Вторая мировая окончательно утвердила образ военнослужащей женщины, привлекательной и эстетически, и сексуально. Диапазон — от Марлен Дитрих на грузовике, освещенной тысячами жадных взглядов еще бодрых и сытых GI, до рядовой советской ППЖ — "походно-полевой жены", совмещавшей обязанности связистки с положением командирской собственности, желаемой всей ротой. Собственноручно сшитая узкая и короткая, много выше голенищ, юбка из английской диагонали, презентованной подхалимом-интендантом, обычная офицерская гимнастерка, подогнанная по бюсту вытачками, и хромовые сапожки нестандартного размера, сшитые дивизионным сапожником...
За послевоенные полвека фирменно одетые женщины переместились было в маргинальную область, но взрыв феминизма и торжество политкорректности, всесильной, потому что верной, вновь призвали дам на действительную. В Америке уже давно есть генералы, к которым следует обращаться "мэм" вместо уставного "сэр", и даже в России один из заместителей министра обороны тоже очевидная женщина — правда, в форме не замечена... Но все больше их, форменных, встречается на улицах, мелькает на телеэкранах — вот набор курсанток в военное училище, вот парадная рота десантниц...
Однако привлекательность женщин в форме не уменьшается, хотя, казалось бы, распространенное явление не должно вызывать такой напряженный интерес. Итак — в чем же дело?

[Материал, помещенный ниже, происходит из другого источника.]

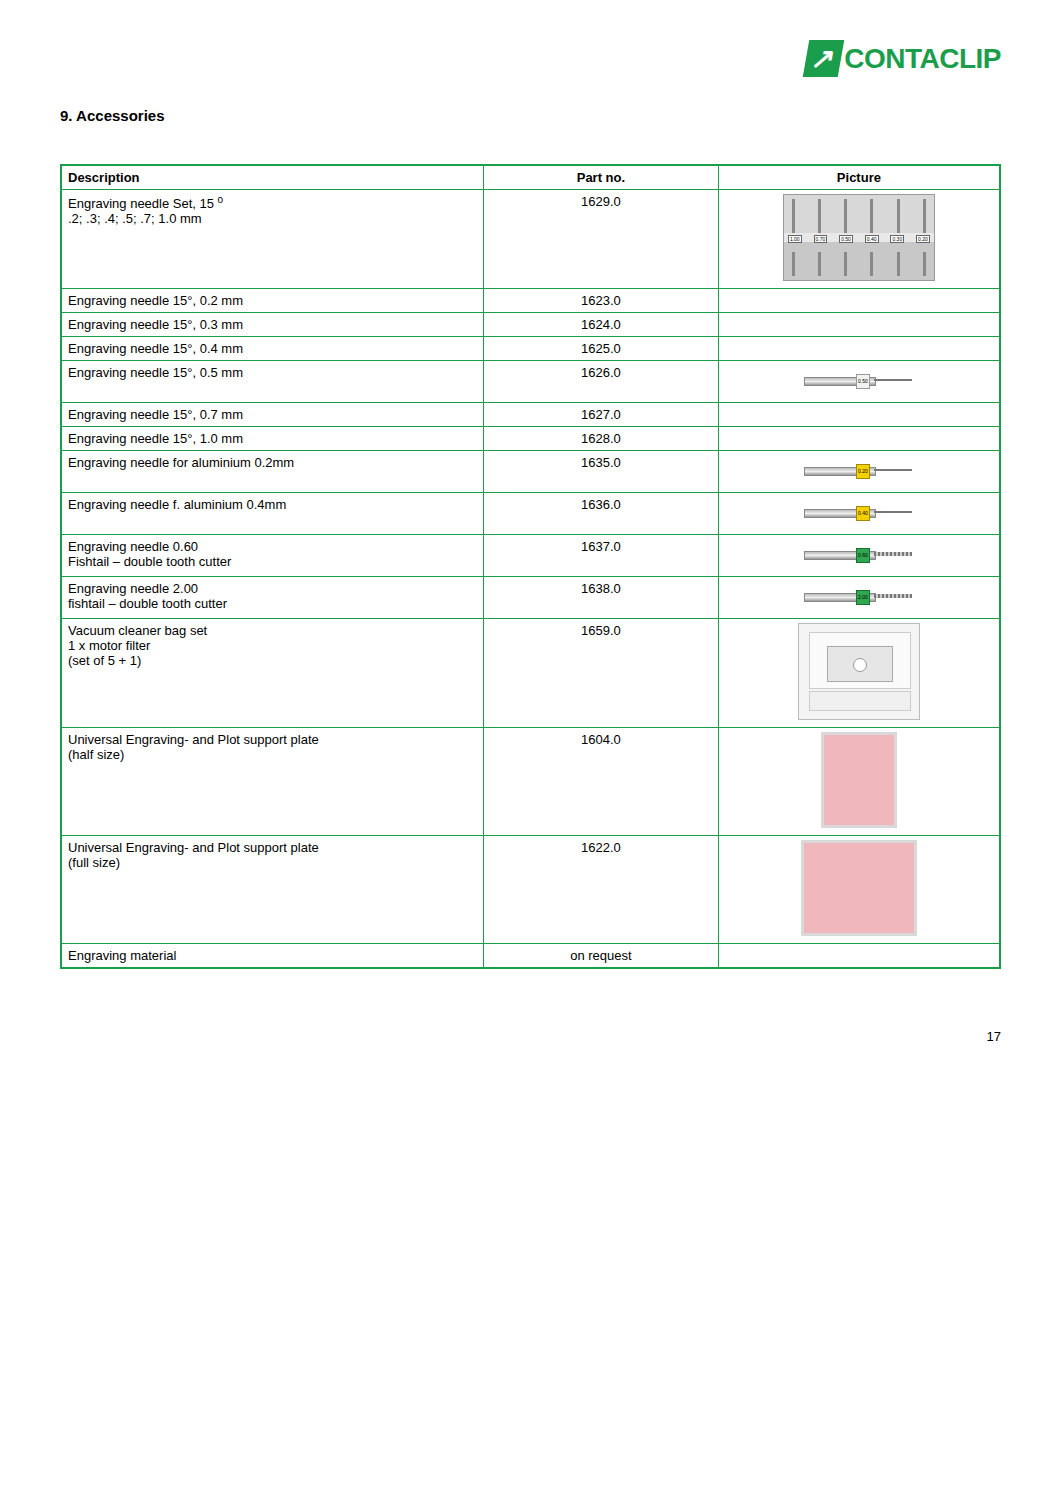↗CONTA CLIP
9. Accessories
| Description | Part no. | Picture |
| --- | --- | --- |
| Engraving needle Set, 15 o .2; .3; .4; .5; .7; 1.0 mm | 1629.0 | 1.00 0.70 0.50 0.40 0.30 0.20 |
| Engraving needle 15°, 0.2 mm | 1623.0 | |
| Engraving needle 15°, 0.3 mm | 1624.0 | |
| Engraving needle 15°, 0.4 mm | 1625.0 | |
| Engraving needle 15°, 0.5 mm | 1626.0 | 0.50 |
| Engraving needle 15°, 0.7 mm | 1627.0 | |
| Engraving needle 15°, 1.0 mm | 1628.0 | |
| Engraving needle for aluminium 0.2mm | 1635.0 | 0.20 |
| Engraving needle f. aluminium 0.4mm | 1636.0 | 0.40 |
| Engraving needle 0.60 Fishtail – double tooth cutter | 1637.0 | 0.60 |
| Engraving needle 2.00 fishtail – double tooth cutter | 1638.0 | 2.00 |
| Vacuum cleaner bag set 1 x motor filter (set of 5 + 1) | 1659.0 | |
| Universal Engraving- and Plot support plate (half size) | 1604.0 | |
| Universal Engraving- and Plot support plate (full size) | 1622.0 | |
| Engraving material | on request | |
17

Предлагаю версию: женщина в форме представляется символом войны. Мужчина в форме никаким символом представляться не может — он просто надел спецодежду. А женщина — что бы ни утверждали феминистки, вдохновляемые Деми Мур в "Солдате Джейн" и подвигами Сандры Баллок в "Конгениальности",— все же пока не ассоциируется ни с реальной ударной силой войск, ни с главными антитеррористическими возможностями полиции. Зато — символ, прекрасное воплощение самой идеи войны.